Most investors agree the market has been undergoing a significant correction over the last three quarters. The question is when will the correction run its course? The chart below indicates that the economy is entering a slowdown/recession. Although lagging indicators are still positive, leading indicators have rolled over significantly.

Although history does not repeat itself identically, history can be used as a guide to the future. When we look at past bear markets; typical corrections can be segmented into three scenarios. Corrections that are roughly 20% lower from the highs, corrections that are between 20% to 40% and declines measuring approximately 50%. The following chart shows the performance of previous bear markets after they have experienced a -20% correction.  The blue line is the current period.  As can be seen below, the US market has already fallen to levels where most bear markets end.  Only the 1973-74, 2000-2002 and 2007-2009 bear markets last longer and fell materially lower from current levels.

Given the robust consumer spending and labour market, we believe we are in the middle bear scenario (yellow line), and the market bottoms around current levels.  Interestingly, in all the middle bear scenarios, equity markets bottomed in the fourth quarter and higher six months later.

Supporting this thesis is the Ned Davis Crowd Sentiment Poll. This poll has been in the extreme pessimism zone since April 2022, or 112 consecutive trading days, which marks the third longest streak of gloom since the data began in 1995. Investor sentiment in unquestionably the worst it has been since the crisis of 2008, with losses in government bonds contributing to investors negativity. Bank of America’s proprietary sell-side sentiment indicator has been a reliable contrarian signal in the past and indicates a rally may be forthcoming.
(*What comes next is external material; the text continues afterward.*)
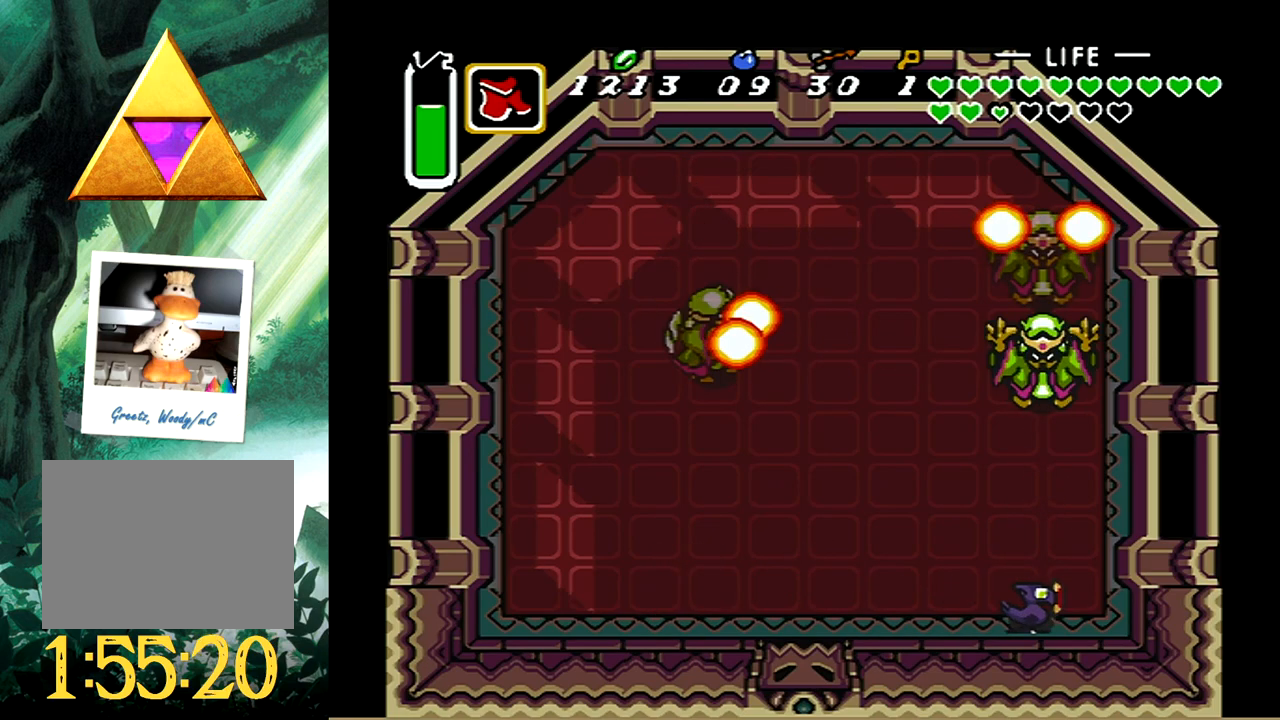
{"buttons": ["DPAD_UP"], "events": [[250, "DPAD_UP", "down"]]}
Many investors are waiting for the Fed to pivot from their hawkish stance and outsized interest rate hikes. Conventional wisdom used by central banks is that “front loading” interest rates is necessary to lower aggregate demand and bring down inflation. But according to the Bank Credit Analyst, wage growth is the long-term driver of inflation and wages tend to track the job openings rate (which have been in decline for many months). This leads us to believe that the Fed is almost finished raising rates and that they will pause in 2023 as previous rate hikes take their toll.  The following chart shows the sharp decline in job openings along side rising payrolls.

The associated chart below also suggests that wage growth is heading lower in the US.

Obviously, the expectation is for further rate increases over the next two months, however these interest rate increases are already priced into the market.  The more significant risk to the markets is that earnings expectations are too high. The following chart shows forward earnings estimates have already come down in combination with forward price/earnings ratios.

Getting through this rough patch is critical to looking forward as to what will lead the market going forward. Although most sectors are down significantly this year, the energy sector has been a bright spot, and is up over +15% to September 30th.  We continue to believe the energy sector will continue to outperform the general market due to low stock valuations, robust earnings, strong capital discipline and tight global energy markets.

For the last decade, the technology sector has led the markets and we anticipate that investors will go with what has worked in the past by aggressively adding to technology stocks when risk sentiment turns. With short positions in technology stocks at historic levels, covering shorts could provide the first significant move in a rally. In anticipation of this, we have started increasing the portfolio’s technology exposure.  However, we still favour energy and material stocks as the commodity sectors have only just begun to break out of a multi-year consolidation period.